# Young family in Estepona



## CalumG (Mar 21, 2015)

Hi,

I am a 28 year old guy who is moving to Estepona next week with my partner of the same age and our 3 year old son. I am just curious if there are many expats in the town of the same age or is it mostly older people? We are keen to try and make some friends but not sure how easy this will be. we are very outgoing and friendly and I am a keen golfer. We are hoping this might be easier through my sons nursery. I will be travelling back to the UK to work offshore for two weeks of the month so I am really hopefully my fiance Claire will be able to make friends while I am away. Any help or advice would be much appreciated.

Thanks
Calum


----------



## jamie04 (May 12, 2015)

Hi I was just wondering how you are getting on living there? Especially your wife and son? Me and my husband and 3 year old son are coming to view some properties at the end of may, my husband also works offshore, so would be interesting to hear hear how she's finding it on her own. Any advice appreciated. Thanks hope you're enjoying it.


----------



## mrypg9 (Apr 26, 2008)

I live near Estepona and I'd say it's mainly older British immigrants but not exclusively so.
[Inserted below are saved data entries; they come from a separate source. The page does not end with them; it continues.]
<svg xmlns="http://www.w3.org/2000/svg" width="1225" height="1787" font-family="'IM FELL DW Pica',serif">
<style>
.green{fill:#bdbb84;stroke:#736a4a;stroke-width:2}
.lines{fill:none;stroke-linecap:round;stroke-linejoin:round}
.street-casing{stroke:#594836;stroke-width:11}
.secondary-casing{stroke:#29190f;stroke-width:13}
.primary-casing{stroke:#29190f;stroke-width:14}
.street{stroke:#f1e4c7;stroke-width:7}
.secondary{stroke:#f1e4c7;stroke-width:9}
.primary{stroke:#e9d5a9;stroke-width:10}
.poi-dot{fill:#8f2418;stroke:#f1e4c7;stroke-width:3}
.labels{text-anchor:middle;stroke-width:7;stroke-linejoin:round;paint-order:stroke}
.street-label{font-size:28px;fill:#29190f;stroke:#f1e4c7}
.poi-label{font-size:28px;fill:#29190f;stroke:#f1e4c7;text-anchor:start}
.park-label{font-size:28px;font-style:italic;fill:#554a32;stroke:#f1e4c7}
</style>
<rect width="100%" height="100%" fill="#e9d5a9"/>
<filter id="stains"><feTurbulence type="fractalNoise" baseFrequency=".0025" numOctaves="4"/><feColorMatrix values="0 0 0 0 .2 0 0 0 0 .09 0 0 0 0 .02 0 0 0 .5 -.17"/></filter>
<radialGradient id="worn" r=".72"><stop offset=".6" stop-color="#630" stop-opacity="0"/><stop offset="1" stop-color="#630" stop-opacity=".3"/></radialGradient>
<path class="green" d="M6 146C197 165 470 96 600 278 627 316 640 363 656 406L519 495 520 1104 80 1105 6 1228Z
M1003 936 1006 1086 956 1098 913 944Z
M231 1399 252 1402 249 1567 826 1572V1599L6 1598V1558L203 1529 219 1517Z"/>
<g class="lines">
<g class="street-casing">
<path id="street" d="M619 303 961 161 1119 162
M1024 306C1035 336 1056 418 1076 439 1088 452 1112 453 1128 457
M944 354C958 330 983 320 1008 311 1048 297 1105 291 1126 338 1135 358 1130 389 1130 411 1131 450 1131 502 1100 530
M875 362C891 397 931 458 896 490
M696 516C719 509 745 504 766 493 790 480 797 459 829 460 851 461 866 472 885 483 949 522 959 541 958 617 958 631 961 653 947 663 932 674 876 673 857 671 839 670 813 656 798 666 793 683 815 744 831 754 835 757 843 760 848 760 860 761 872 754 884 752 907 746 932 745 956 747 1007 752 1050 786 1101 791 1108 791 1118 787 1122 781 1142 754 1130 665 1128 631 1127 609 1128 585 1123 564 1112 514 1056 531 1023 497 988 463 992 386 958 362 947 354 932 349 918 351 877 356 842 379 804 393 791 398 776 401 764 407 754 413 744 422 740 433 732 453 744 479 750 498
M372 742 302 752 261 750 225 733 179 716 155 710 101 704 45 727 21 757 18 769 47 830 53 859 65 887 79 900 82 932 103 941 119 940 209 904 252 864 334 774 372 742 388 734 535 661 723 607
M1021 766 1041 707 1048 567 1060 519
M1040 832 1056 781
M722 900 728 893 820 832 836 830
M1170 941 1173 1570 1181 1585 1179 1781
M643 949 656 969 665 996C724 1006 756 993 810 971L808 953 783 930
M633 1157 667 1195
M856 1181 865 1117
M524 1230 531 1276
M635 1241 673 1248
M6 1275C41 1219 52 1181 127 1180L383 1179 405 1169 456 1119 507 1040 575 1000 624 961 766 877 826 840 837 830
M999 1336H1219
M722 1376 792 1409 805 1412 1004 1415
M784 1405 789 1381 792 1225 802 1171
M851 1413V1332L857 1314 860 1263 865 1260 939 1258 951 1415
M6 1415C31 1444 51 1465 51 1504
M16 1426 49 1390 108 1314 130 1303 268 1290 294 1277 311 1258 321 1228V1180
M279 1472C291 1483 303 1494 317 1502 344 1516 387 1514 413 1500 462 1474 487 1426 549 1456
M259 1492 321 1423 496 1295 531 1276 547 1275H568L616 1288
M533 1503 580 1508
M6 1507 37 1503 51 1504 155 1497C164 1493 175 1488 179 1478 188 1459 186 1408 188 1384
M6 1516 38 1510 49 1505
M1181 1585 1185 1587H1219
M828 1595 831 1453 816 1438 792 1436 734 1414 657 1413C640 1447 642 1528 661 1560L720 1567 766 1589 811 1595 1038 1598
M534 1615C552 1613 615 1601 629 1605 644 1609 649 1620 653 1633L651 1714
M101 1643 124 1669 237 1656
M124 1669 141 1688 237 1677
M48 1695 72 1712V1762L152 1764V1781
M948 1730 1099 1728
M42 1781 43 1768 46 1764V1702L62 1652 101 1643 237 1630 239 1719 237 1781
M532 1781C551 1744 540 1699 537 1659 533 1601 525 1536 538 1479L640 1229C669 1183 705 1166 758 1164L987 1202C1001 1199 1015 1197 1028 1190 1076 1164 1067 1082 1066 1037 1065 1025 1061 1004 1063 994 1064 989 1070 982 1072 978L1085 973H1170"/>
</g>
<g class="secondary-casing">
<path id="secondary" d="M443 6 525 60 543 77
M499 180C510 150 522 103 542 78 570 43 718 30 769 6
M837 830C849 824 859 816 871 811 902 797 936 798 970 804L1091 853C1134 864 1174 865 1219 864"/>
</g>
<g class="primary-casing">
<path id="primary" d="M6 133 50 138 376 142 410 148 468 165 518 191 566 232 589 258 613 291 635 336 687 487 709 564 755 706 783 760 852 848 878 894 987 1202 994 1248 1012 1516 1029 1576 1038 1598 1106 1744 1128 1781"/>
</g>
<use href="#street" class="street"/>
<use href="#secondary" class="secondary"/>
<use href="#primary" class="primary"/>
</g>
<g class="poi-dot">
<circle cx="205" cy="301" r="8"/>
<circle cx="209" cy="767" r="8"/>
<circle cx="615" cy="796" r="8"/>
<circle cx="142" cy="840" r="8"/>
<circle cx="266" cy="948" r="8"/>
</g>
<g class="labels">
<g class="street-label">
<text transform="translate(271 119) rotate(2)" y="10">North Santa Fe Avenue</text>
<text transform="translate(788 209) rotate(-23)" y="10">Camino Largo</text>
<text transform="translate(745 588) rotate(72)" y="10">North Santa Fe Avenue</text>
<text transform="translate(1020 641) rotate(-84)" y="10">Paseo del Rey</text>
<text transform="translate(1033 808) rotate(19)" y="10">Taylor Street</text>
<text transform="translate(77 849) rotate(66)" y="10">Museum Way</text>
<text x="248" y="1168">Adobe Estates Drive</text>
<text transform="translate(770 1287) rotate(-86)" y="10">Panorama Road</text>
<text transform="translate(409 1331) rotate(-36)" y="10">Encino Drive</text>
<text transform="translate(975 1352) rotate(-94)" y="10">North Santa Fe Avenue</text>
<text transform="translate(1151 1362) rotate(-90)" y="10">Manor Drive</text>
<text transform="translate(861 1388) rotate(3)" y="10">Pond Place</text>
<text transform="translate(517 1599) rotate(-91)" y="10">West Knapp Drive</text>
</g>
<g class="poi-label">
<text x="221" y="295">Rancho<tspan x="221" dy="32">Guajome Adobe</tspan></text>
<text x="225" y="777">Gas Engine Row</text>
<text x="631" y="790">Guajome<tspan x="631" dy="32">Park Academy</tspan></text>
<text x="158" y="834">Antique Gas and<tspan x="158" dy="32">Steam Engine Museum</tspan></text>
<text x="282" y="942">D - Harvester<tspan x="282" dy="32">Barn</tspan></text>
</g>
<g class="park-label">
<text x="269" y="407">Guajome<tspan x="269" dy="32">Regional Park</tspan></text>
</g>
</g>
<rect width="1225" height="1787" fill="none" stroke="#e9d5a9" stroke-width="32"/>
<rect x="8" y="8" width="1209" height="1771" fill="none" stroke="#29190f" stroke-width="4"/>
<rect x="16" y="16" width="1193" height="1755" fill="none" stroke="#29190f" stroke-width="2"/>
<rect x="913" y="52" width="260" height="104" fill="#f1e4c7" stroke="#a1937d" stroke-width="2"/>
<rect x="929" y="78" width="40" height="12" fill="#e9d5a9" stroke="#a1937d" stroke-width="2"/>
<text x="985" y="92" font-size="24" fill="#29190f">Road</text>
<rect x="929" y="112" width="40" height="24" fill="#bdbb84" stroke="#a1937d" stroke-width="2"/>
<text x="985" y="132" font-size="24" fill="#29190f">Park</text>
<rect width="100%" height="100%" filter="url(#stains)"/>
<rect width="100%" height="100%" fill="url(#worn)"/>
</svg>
Brits tend to live in the urbs round the Port area.
The town is mainly Spanish,popular with Spanish families for beach holidays, and not that many people in the main part of the town speak English.
It depends where you choose to live, really.
There are loads of golf courses around the town, from what I hear the players are a mixed crowd.
Estepona is a really lovely Spanish town and I'm looking forward to moving into the town in the next few years.


----------